Please reproduce the post about kidlit and books for babies in full, word for word.

**Text block:**

#####

I’m looking forward to being back in the classroom. Better yet, I get to talk about kidlit for nearly a whole week!
The only thing better than talking about kidlit, is sharing my books with real kids. I’m also working on scheduling author visits to parishes in Louisville, Kentucky, and Chicago, Illinois. Check back for details!
If you’re interested in having me visit your parish or class, contact me to find out details.
Earlier this month, I Pray Today, my second book for babies and toddler was published. Today is the last day of the blog tour to celebrate.
I’ve been working on book reviews all year, though. Each month I gather up a few books I love and share them with my readers. I call it Kidlit Karma. This month I’m sharing some of my favorite books for babies and toddlers. I’m also going to dive into child development to explain why these books work.
Babies can’t see that well. Newborns’ vision is hazy – they like high contrast because it’s easy to see. You’ll often find the youngest babies staring at, say, a black object against a white background. Or a dark ceiling fan moving against a white ceiling.
By a few months old, babies vision has improved a lot but they often have a hard time understanding 2-D representations of objects.

#####

**Data extract:**
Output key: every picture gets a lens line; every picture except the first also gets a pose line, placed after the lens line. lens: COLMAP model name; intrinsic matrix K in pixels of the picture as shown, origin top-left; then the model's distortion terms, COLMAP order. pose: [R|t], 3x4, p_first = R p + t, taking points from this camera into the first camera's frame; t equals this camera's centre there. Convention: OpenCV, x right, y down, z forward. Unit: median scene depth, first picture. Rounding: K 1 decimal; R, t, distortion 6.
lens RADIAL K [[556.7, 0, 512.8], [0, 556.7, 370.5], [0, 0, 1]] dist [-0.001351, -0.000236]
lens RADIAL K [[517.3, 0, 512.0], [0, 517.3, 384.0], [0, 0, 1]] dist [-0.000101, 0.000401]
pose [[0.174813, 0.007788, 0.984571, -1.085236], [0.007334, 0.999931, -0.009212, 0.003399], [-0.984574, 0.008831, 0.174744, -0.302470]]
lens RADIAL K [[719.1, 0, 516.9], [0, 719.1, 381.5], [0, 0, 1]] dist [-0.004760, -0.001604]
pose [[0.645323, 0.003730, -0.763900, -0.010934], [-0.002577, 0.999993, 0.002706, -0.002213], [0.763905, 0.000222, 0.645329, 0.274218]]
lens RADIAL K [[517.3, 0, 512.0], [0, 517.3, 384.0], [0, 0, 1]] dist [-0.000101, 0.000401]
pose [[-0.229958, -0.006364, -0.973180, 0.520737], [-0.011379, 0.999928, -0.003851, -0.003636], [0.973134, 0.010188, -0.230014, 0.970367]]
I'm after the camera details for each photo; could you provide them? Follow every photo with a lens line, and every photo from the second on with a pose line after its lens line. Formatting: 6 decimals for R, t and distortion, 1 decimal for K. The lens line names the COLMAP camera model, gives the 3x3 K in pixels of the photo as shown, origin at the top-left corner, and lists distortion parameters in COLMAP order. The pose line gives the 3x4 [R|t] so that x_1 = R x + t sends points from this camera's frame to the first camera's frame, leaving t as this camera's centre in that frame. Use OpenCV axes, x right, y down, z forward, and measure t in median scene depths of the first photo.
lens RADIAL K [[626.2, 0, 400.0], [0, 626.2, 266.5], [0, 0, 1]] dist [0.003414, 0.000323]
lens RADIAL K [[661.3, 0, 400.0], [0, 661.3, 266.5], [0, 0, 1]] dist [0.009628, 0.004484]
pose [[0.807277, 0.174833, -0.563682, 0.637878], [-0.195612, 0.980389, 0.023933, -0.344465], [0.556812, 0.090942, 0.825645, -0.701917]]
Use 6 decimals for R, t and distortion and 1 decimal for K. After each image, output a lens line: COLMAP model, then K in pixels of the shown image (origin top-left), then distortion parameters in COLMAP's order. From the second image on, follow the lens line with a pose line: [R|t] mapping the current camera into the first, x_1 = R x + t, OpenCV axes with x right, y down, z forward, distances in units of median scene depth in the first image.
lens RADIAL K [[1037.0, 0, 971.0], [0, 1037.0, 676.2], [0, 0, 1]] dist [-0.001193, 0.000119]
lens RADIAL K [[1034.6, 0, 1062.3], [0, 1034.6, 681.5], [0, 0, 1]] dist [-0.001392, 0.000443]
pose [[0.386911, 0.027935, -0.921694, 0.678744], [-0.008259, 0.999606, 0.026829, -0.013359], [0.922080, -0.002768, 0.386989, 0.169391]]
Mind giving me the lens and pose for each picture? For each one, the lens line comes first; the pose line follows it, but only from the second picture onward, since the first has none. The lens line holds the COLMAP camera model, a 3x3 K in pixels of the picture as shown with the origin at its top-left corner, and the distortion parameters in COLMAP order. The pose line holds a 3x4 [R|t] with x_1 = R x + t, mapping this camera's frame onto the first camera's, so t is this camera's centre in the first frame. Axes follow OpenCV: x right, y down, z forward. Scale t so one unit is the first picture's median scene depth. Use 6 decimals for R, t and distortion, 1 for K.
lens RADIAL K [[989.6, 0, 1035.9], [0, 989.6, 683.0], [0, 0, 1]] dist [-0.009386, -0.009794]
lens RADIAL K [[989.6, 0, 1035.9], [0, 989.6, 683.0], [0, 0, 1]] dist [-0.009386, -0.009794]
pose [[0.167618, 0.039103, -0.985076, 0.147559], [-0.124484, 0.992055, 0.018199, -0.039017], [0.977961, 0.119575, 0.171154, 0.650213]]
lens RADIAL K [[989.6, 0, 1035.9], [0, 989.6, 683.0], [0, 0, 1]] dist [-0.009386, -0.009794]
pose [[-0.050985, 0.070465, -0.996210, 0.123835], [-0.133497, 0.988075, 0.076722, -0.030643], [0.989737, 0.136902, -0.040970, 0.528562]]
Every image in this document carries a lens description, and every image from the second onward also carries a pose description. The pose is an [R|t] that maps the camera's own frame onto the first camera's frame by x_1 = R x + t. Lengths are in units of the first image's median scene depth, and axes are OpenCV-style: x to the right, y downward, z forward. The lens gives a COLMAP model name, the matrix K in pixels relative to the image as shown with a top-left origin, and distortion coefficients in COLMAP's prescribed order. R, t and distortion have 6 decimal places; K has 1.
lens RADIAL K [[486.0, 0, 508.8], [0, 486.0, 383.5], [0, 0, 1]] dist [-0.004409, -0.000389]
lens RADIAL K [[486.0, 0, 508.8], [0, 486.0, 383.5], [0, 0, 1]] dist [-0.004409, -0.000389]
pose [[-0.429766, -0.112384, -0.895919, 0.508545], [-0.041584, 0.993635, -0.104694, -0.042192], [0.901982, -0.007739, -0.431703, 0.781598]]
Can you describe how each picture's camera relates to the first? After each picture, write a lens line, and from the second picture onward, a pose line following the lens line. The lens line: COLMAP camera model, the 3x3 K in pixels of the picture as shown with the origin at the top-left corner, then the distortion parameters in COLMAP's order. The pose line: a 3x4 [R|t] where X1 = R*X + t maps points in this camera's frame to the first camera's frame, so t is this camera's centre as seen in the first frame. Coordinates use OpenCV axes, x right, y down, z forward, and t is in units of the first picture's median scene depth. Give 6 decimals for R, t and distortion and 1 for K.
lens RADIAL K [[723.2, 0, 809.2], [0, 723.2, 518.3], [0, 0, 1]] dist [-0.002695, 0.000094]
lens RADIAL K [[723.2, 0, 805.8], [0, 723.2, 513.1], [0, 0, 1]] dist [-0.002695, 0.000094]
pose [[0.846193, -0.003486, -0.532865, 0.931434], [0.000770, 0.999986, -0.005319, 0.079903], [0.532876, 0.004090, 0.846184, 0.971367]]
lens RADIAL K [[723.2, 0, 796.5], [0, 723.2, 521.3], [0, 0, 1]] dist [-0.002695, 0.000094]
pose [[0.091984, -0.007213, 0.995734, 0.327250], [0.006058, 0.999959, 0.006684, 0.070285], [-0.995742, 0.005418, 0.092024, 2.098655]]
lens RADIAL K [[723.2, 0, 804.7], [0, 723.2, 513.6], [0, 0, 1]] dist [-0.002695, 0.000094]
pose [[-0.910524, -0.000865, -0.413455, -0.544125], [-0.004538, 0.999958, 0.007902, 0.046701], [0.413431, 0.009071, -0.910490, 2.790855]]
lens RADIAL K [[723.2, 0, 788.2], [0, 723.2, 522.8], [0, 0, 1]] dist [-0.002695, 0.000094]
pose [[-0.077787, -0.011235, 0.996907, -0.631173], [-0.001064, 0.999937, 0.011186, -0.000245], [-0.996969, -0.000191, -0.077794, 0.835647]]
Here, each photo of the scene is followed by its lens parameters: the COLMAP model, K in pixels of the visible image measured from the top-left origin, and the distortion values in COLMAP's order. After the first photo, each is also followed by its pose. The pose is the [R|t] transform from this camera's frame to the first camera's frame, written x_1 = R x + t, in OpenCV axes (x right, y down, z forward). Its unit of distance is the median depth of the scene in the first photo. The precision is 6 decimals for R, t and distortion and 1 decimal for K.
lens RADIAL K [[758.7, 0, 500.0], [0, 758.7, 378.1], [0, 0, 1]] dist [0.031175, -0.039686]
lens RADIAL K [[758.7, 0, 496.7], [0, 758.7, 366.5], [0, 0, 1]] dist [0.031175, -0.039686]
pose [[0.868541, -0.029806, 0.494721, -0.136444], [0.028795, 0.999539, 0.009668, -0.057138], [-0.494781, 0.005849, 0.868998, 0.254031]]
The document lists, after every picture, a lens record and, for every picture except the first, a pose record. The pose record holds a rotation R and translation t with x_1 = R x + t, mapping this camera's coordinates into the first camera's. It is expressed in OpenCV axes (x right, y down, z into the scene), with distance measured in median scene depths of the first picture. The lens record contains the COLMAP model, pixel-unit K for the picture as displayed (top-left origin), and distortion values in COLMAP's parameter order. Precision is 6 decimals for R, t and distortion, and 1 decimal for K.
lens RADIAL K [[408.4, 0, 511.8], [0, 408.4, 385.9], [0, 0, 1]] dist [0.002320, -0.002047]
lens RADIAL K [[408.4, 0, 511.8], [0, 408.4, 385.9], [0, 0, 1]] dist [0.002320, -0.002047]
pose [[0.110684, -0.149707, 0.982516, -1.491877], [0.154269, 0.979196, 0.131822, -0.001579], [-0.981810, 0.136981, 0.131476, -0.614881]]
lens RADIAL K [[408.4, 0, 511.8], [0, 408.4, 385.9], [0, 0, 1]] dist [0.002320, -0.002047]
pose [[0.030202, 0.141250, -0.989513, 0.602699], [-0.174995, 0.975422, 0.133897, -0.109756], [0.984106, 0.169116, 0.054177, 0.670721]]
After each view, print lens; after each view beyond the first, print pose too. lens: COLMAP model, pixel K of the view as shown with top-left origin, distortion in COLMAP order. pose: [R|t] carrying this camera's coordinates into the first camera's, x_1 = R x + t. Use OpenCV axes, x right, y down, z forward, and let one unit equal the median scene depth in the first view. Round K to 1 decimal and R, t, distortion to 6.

#####

**Expected output:**
I’m looking forward to being back in the classroom. Better yet, I get to talk about kidlit for nearly a whole week!
The only thing better than talking about kidlit, is sharing my books with real kids. I’m also working on scheduling author visits to parishes in Louisville, Kentucky, and Chicago, Illinois. Check back for details!
If you’re interested in having me visit your parish or class, contact me to find out details.
Earlier this month, I Pray Today, my second book for babies and toddler was published. Today is the last day of the blog tour to celebrate.
I’ve been working on book reviews all year, though. Each month I gather up a few books I love and share them with my readers. I call it Kidlit Karma. This month I’m sharing some of my favorite books for babies and toddlers. I’m also going to dive into child development to explain why these books work.
Babies can’t see that well. Newborns’ vision is hazy – they like high contrast because it’s easy to see. You’ll often find the youngest babies staring at, say, a black object against a white background. Or a dark ceiling fan moving against a white ceiling.
By a few months old, babies vision has improved a lot but they often have a hard time understanding 2-D representations of objects.